### Exercise brief:
Filter the records for "Conference" and keep each line that has it.
┏━━
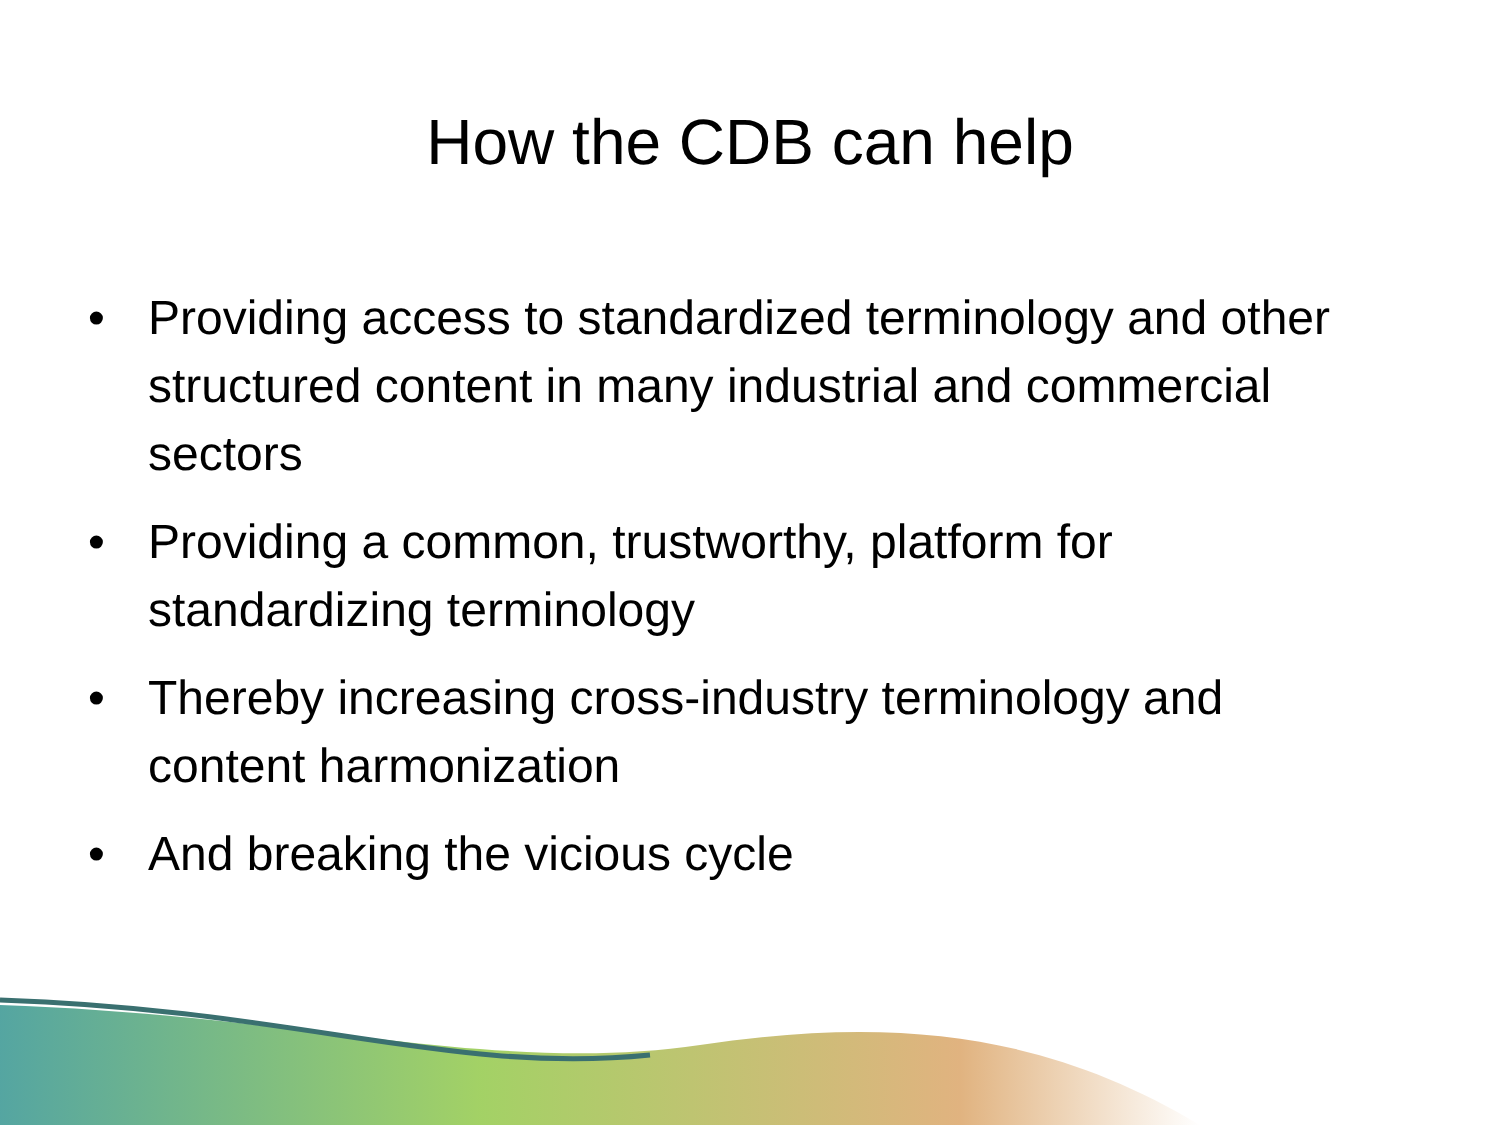How the CDB can help
• Providing access to standardized terminology and other structured content in many industrial and commercial sectors
• Providing a common, trustworthy, platform for standardizing terminology
• Thereby increasing cross-industry terminology and content harmonization
• And breaking the vicious cycle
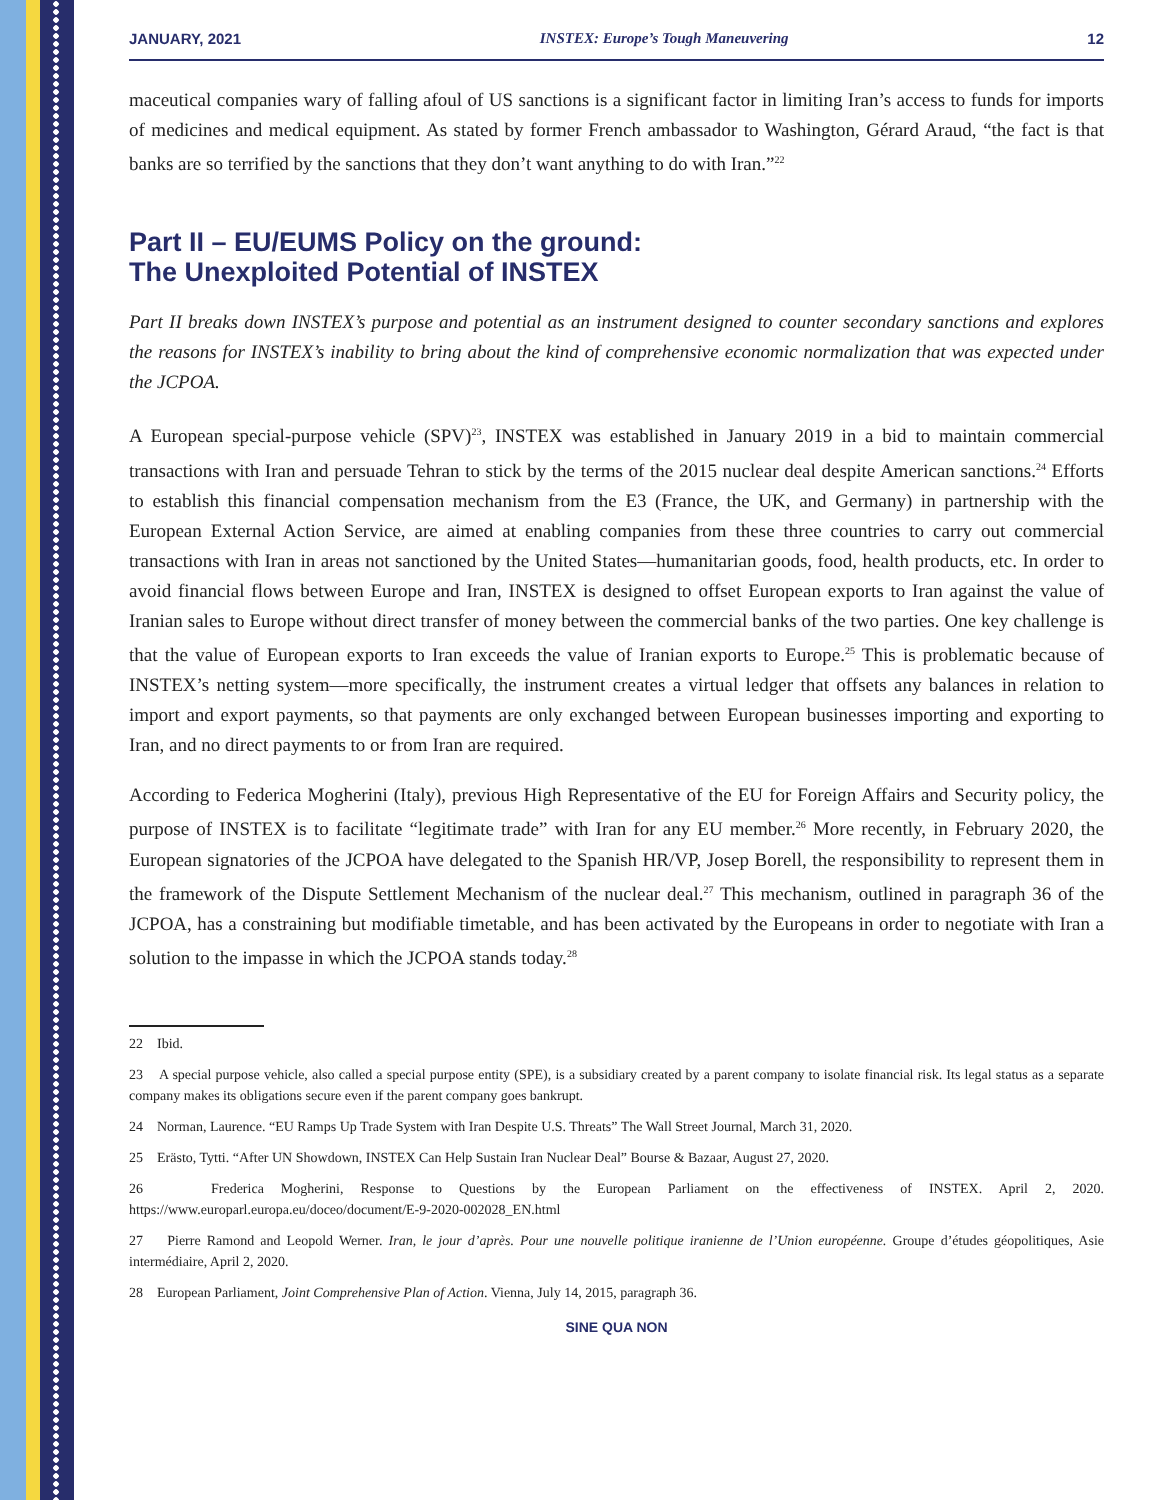JANUARY, 2021 INSTEX: Europe’s Tough Maneuvering 12
maceutical companies wary of falling afoul of US sanctions is a significant factor in limiting Iran’s access to funds for imports of medicines and medical equipment. As stated by former French ambassador to Washington, Gérard Araud, “the fact is that banks are so terrified by the sanctions that they don’t want anything to do with Iran.”<sup>22</sup>
Part II – EU/EUMS Policy on the ground:
The Unexploited Potential of INSTEX
Part II breaks down INSTEX’s purpose and potential as an instrument designed to counter secondary sanctions and explores the reasons for INSTEX’s inability to bring about the kind of comprehensive economic normalization that was expected under the JCPOA.
A European special-purpose vehicle (SPV)<sup>23</sup>, INSTEX was established in January 2019 in a bid to maintain commercial transactions with Iran and persuade Tehran to stick by the terms of the 2015 nuclear deal despite American sanctions.<sup>24</sup> Efforts to establish this financial compensation mechanism from the E3 (France, the UK, and Germany) in partnership with the European External Action Service, are aimed at enabling companies from these three countries to carry out commercial transactions with Iran in areas not sanctioned by the United States—humanitarian goods, food, health products, etc. In order to avoid financial flows between Europe and Iran, INSTEX is designed to offset European exports to Iran against the value of Iranian sales to Europe without direct transfer of money between the commercial banks of the two parties. One key challenge is that the value of European exports to Iran exceeds the value of Iranian exports to Europe.<sup>25</sup> This is problematic because of INSTEX’s netting system—more specifically, the instrument creates a virtual ledger that offsets any balances in relation to import and export payments, so that payments are only exchanged between European businesses importing and exporting to Iran, and no direct payments to or from Iran are required.
According to Federica Mogherini (Italy), previous High Representative of the EU for Foreign Affairs and Security policy, the purpose of INSTEX is to facilitate “legitimate trade” with Iran for any EU member.<sup>26</sup> More recently, in February 2020, the European signatories of the JCPOA have delegated to the Spanish HR/VP, Josep Borell, the responsibility to represent them in the framework of the Dispute Settlement Mechanism of the nuclear deal.<sup>27</sup> This mechanism, outlined in paragraph 36 of the JCPOA, has a constraining but modifiable timetable, and has been activated by the Europeans in order to negotiate with Iran a solution to the impasse in which the JCPOA stands today.<sup>28</sup>
22 Ibid.
23 A special purpose vehicle, also called a special purpose entity (SPE), is a subsidiary created by a parent company to isolate financial risk. Its legal status as a separate company makes its obligations secure even if the parent company goes bankrupt.
24 Norman, Laurence. “EU Ramps Up Trade System with Iran Despite U.S. Threats” The Wall Street Journal, March 31, 2020.
25 Erästo, Tytti. “After UN Showdown, INSTEX Can Help Sustain Iran Nuclear Deal” Bourse & Bazaar, August 27, 2020.
26 Frederica Mogherini, Response to Questions by the European Parliament on the effectiveness of INSTEX. April 2, 2020. https://www.europarl.europa.eu/doceo/document/E-9-2020-002028_EN.html
27 Pierre Ramond and Leopold Werner. Iran, le jour d’après. Pour une nouvelle politique iranienne de l’Union européenne. Groupe d’études géopolitiques, Asie intermédiaire, April 2, 2020.
28 European Parliament, Joint Comprehensive Plan of Action. Vienna, July 14, 2015, paragraph 36.
SINE QUA NON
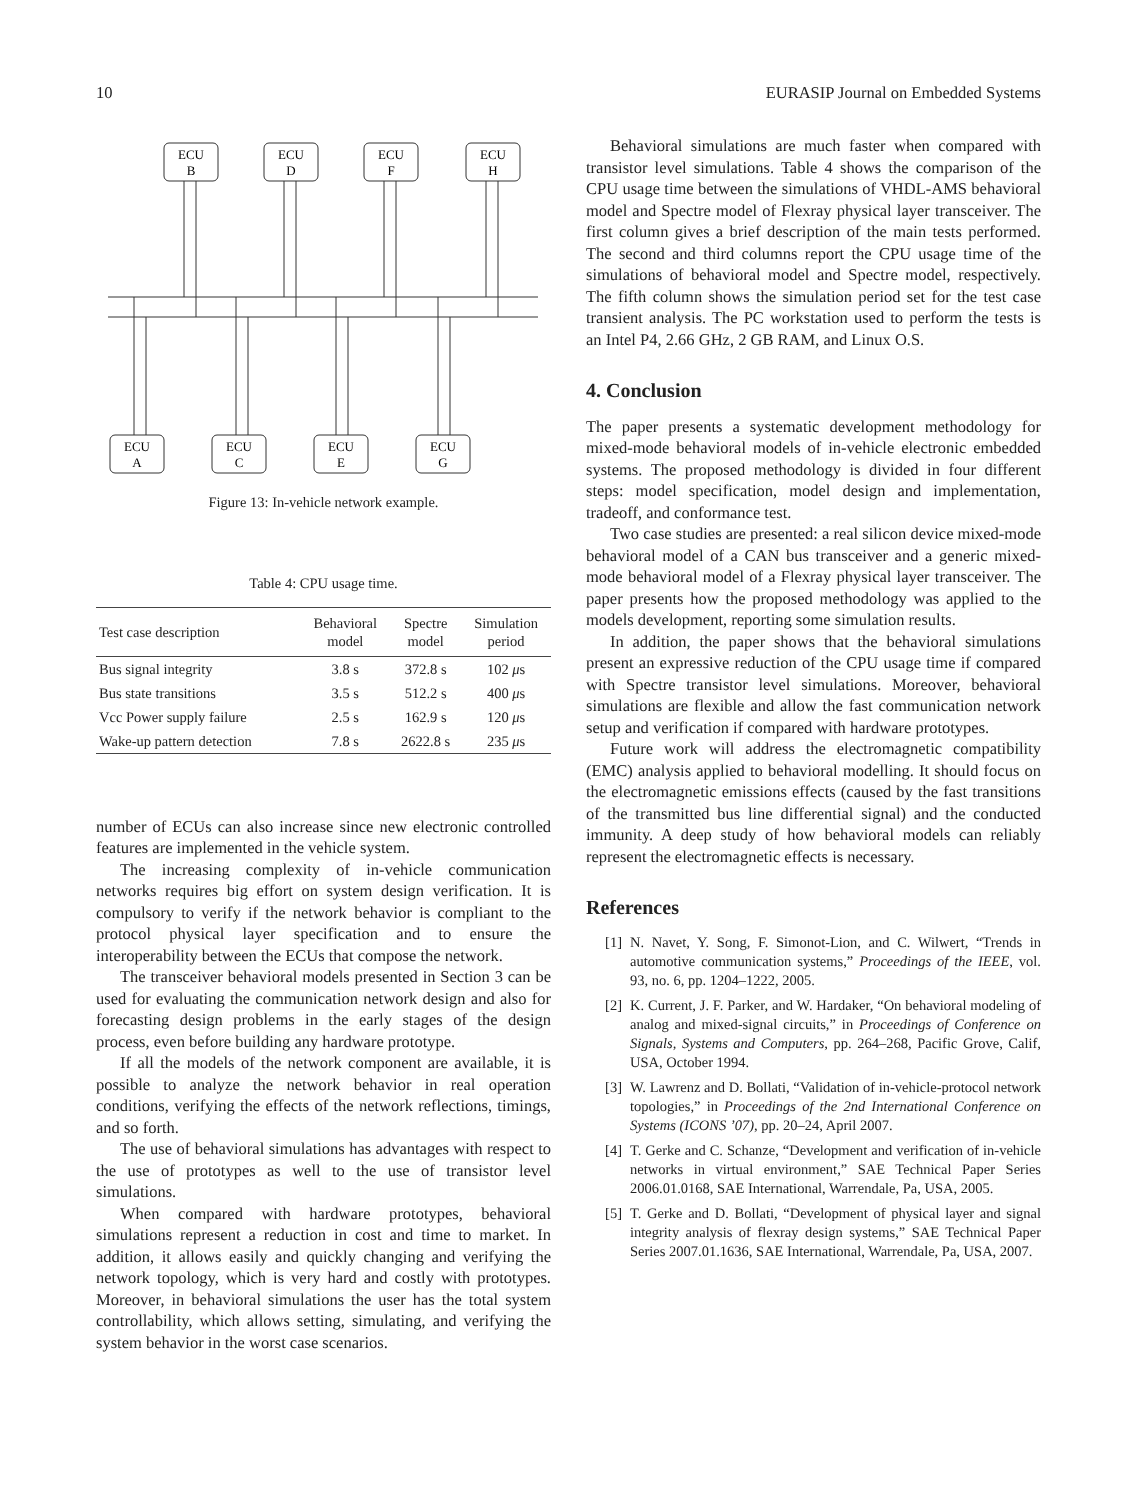10 EURASIP Journal on Embedded Systems
ECU
B
ECU
D
ECU
F
ECU
H
ECU
A
ECU
C
ECU
E
ECU
G
Figure 13: In-vehicle network example.
Table 4: CPU usage time.
| Test case description | Behavioral model | Spectre model | Simulation period |
| --- | --- | --- | --- |
| Bus signal integrity | 3.8 s | 372.8 s | 102 μ s |
| Bus state transitions | 3.5 s | 512.2 s | 400 μ s |
| Vcc Power supply failure | 2.5 s | 162.9 s | 120 μ s |
| Wake-up pattern detection | 7.8 s | 2622.8 s | 235 μ s |
number of ECUs can also increase since new electronic controlled features are implemented in the vehicle system.
The increasing complexity of in-vehicle communication networks requires big effort on system design verification. It is compulsory to verify if the network behavior is compliant to the protocol physical layer specification and to ensure the interoperability between the ECUs that compose the network.
The transceiver behavioral models presented in Section 3 can be used for evaluating the communication network design and also for forecasting design problems in the early stages of the design process, even before building any hardware prototype.
If all the models of the network component are available, it is possible to analyze the network behavior in real operation conditions, verifying the effects of the network reflections, timings, and so forth.
The use of behavioral simulations has advantages with respect to the use of prototypes as well to the use of transistor level simulations.
When compared with hardware prototypes, behavioral simulations represent a reduction in cost and time to market. In addition, it allows easily and quickly changing and verifying the network topology, which is very hard and costly with prototypes. Moreover, in behavioral simulations the user has the total system controllability, which allows setting, simulating, and verifying the system behavior in the worst case scenarios.
Behavioral simulations are much faster when compared with transistor level simulations. Table 4 shows the comparison of the CPU usage time between the simulations of VHDL-AMS behavioral model and Spectre model of Flexray physical layer transceiver. The first column gives a brief description of the main tests performed. The second and third columns report the CPU usage time of the simulations of behavioral model and Spectre model, respectively. The fifth column shows the simulation period set for the test case transient analysis. The PC workstation used to perform the tests is an Intel P4, 2.66 GHz, 2 GB RAM, and Linux O.S.
4. Conclusion
The paper presents a systematic development methodology for mixed-mode behavioral models of in-vehicle electronic embedded systems. The proposed methodology is divided in four different steps: model specification, model design and implementation, tradeoff, and conformance test.
Two case studies are presented: a real silicon device mixed-mode behavioral model of a CAN bus transceiver and a generic mixed-mode behavioral model of a Flexray physical layer transceiver. The paper presents how the proposed methodology was applied to the models development, reporting some simulation results.
In addition, the paper shows that the behavioral simulations present an expressive reduction of the CPU usage time if compared with Spectre transistor level simulations. Moreover, behavioral simulations are flexible and allow the fast communication network setup and verification if compared with hardware prototypes.
Future work will address the electromagnetic compatibility (EMC) analysis applied to behavioral modelling. It should focus on the electromagnetic emissions effects (caused by the fast transitions of the transmitted bus line differential signal) and the conducted immunity. A deep study of how behavioral models can reliably represent the electromagnetic effects is necessary.
References
[1] N. Navet, Y. Song, F. Simonot-Lion, and C. Wilwert, “Trends in automotive communication systems,” Proceedings of the IEEE, vol. 93, no. 6, pp. 1204–1222, 2005.
[2] K. Current, J. F. Parker, and W. Hardaker, “On behavioral modeling of analog and mixed-signal circuits,” in Proceedings of Conference on Signals, Systems and Computers, pp. 264–268, Pacific Grove, Calif, USA, October 1994.
[3] W. Lawrenz and D. Bollati, “Validation of in-vehicle-protocol network topologies,” in Proceedings of the 2nd International Conference on Systems (ICONS ’07), pp. 20–24, April 2007.
[4] T. Gerke and C. Schanze, “Development and verification of in-vehicle networks in virtual environment,” SAE Technical Paper Series 2006.01.0168, SAE International, Warrendale, Pa, USA, 2005.
[5] T. Gerke and D. Bollati, “Development of physical layer and signal integrity analysis of flexray design systems,” SAE Technical Paper Series 2007.01.1636, SAE International, Warrendale, Pa, USA, 2007.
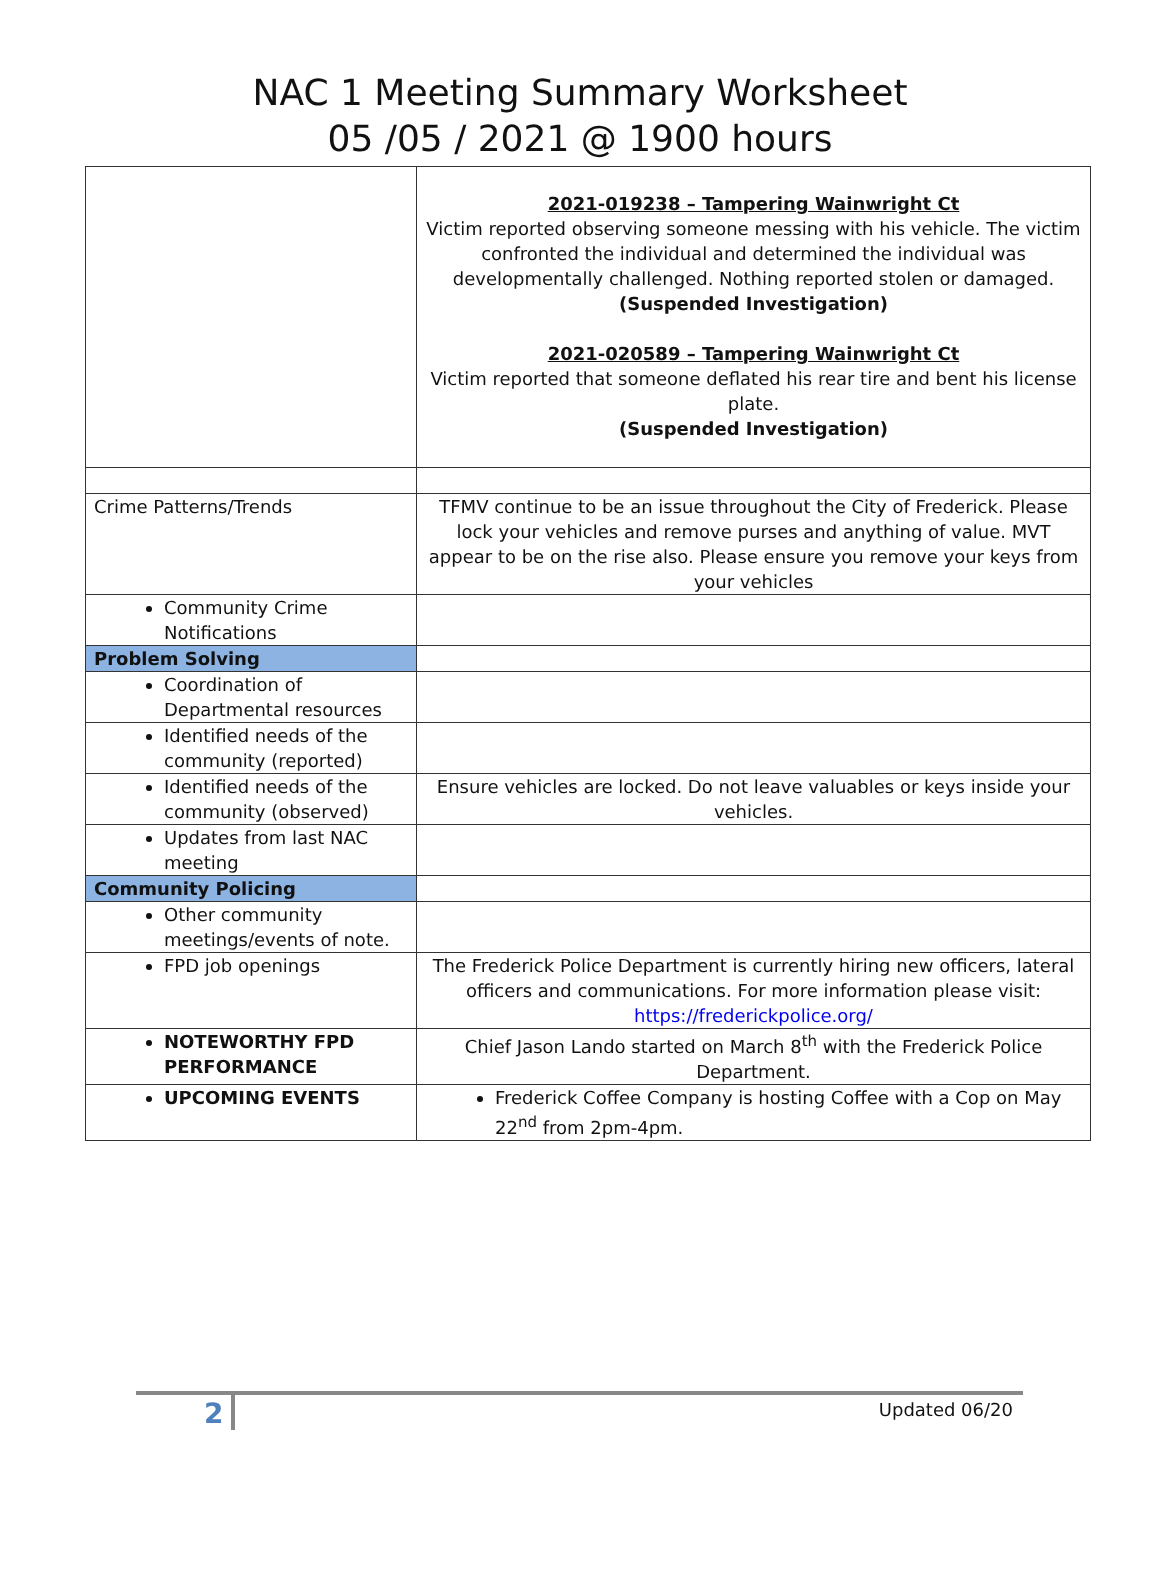NAC 1 Meeting Summary Worksheet
05 /05 / 2021 @ 1900 hours
| | 2021-019238 – Tampering Wainwright Ct Victim reported observing someone messing with his vehicle. The victim confronted the individual and determined the individual was developmentally challenged. Nothing reported stolen or damaged. (Suspended Investigation) 2021-020589 – Tampering Wainwright Ct Victim reported that someone deflated his rear tire and bent his license plate. (Suspended Investigation) |
| Crime Patterns/Trends | TFMV continue to be an issue throughout the City of Frederick. Please lock your vehicles and remove purses and anything of value. MVT appear to be on the rise also. Please ensure you remove your keys from your vehicles |
| Community Crime Notifications | |
| Problem Solving | |
| Coordination of Departmental resources | |
| Identified needs of the community (reported) | |
| Identified needs of the community (observed) | Ensure vehicles are locked. Do not leave valuables or keys inside your vehicles. |
| Updates from last NAC meeting | |
| Community Policing | |
| Other community meetings/events of note. | |
| FPD job openings | The Frederick Police Department is currently hiring new officers, lateral officers and communications. For more information please visit: https://frederickpolice.org/ |
| NOTEWORTHY FPD PERFORMANCE | Chief Jason Lando started on March 8<sup>th</sup> with the Frederick Police Department. |
| UPCOMING EVENTS | Frederick Coffee Company is hosting Coffee with a Cop on May 22<sup>nd</sup> from 2pm-4pm. |
2 Updated 06/20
┗━━
### Output for this exercise:
[2] K. Current, J. F. Parker, and W. Hardaker, “On behavioral modeling of analog and mixed-signal circuits,” in Proceedings of Conference on Signals, Systems and Computers, pp. 264–268, Pacific Grove, Calif, USA, October 1994.
[3] W. Lawrenz and D. Bollati, “Validation of in-vehicle-protocol network topologies,” in Proceedings of the 2nd International Conference on Systems (ICONS ’07), pp. 20–24, April 2007.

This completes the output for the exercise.